Later that year, Okot featured for KPA at the FIBA Africa
Women’s Champions Cup in Maputo, where she emerged as the tournament’s top
rebounder, averaging 12.3 rebounds per game.
The setback: Four visa denials
Just as her star was rising, her path to the United States
hit a wall.
Each denial delayed her dream of playing college basketball,
the most direct route to the WNBA.
“It was painful, but I never believed it was the end,” she
said.
“I learned that timing is not mine. It’s God’s timing,” she would
later say.
The final breakthrough
On her fifth attempt, the door finally opened.
Okot joined Mississippi State University, where her impact
was immediate, especially in rebounding and interior dominance. But her
defining chapter came after transferring to University of South Carolina.
Under legendary coach Dawn Staley, she refined her
game—sharpening her defense, decision-making, and overall discipline.
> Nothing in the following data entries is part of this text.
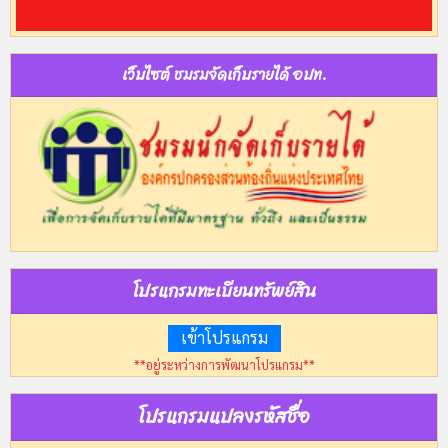
เว็บไซต์ ชมรมจัดเก็บรายได้ อปท.
โปรแกรมทะเบียนทรัพย์สิน
เข้าโปรแกรม
**อยู่ระหว่างการพัฒนาโปรแกรม**
โปรแกรมแปลงรหัสชื่อ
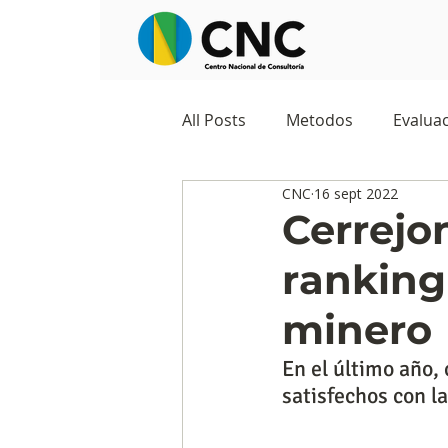
All Posts
Metodos
Evaluac
CNC
16 sept 2022
Observatorios sociales
G
Cerrejo
ranking
Predicciones y tendencias
minero
Marketing
Cultura y ambi
En el último año,
satisfechos con la
Ecommerce
Reputación d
When asked why she brought Madina into her system, Coach Staley
described her as a dominant force and a “powerhouse” who is still only “scratching
the surface” of her potential as a player and she wanted to be the one to
refine the rough diamond that she was.
“Coach Staley doesn’t allow shortcuts,” Madina once said. “You
either grow or you don’t play.”
South Carolina would go on to reach the NCAA Finals, with
Okot becoming the first Kenyan to play at that stage.
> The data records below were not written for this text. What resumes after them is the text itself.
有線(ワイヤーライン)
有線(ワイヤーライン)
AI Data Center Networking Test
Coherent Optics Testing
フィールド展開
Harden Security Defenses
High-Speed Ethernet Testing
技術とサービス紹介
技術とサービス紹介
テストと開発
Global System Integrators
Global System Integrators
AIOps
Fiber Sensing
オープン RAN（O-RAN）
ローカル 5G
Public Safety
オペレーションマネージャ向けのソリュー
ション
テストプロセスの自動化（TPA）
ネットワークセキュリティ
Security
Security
Her selection into the WNBA, landing a spot with the Atlanta Dream, was not just a personal victory. It was the culmination of years of struggle, growth, and belief.
From Mumias to the global stage.
From a volleyball player to a professional basketball star.
From four visa denials to an American dream fulfilled.
Okot’s story is more than a career milestone—it’s a powerful
reminder that timing may delay a dream, but persistence can still deliver it.
“I always knew I would play at a high level,” she said. “I
just didn’t know when.”
The door has finally opened, and now, the world knows.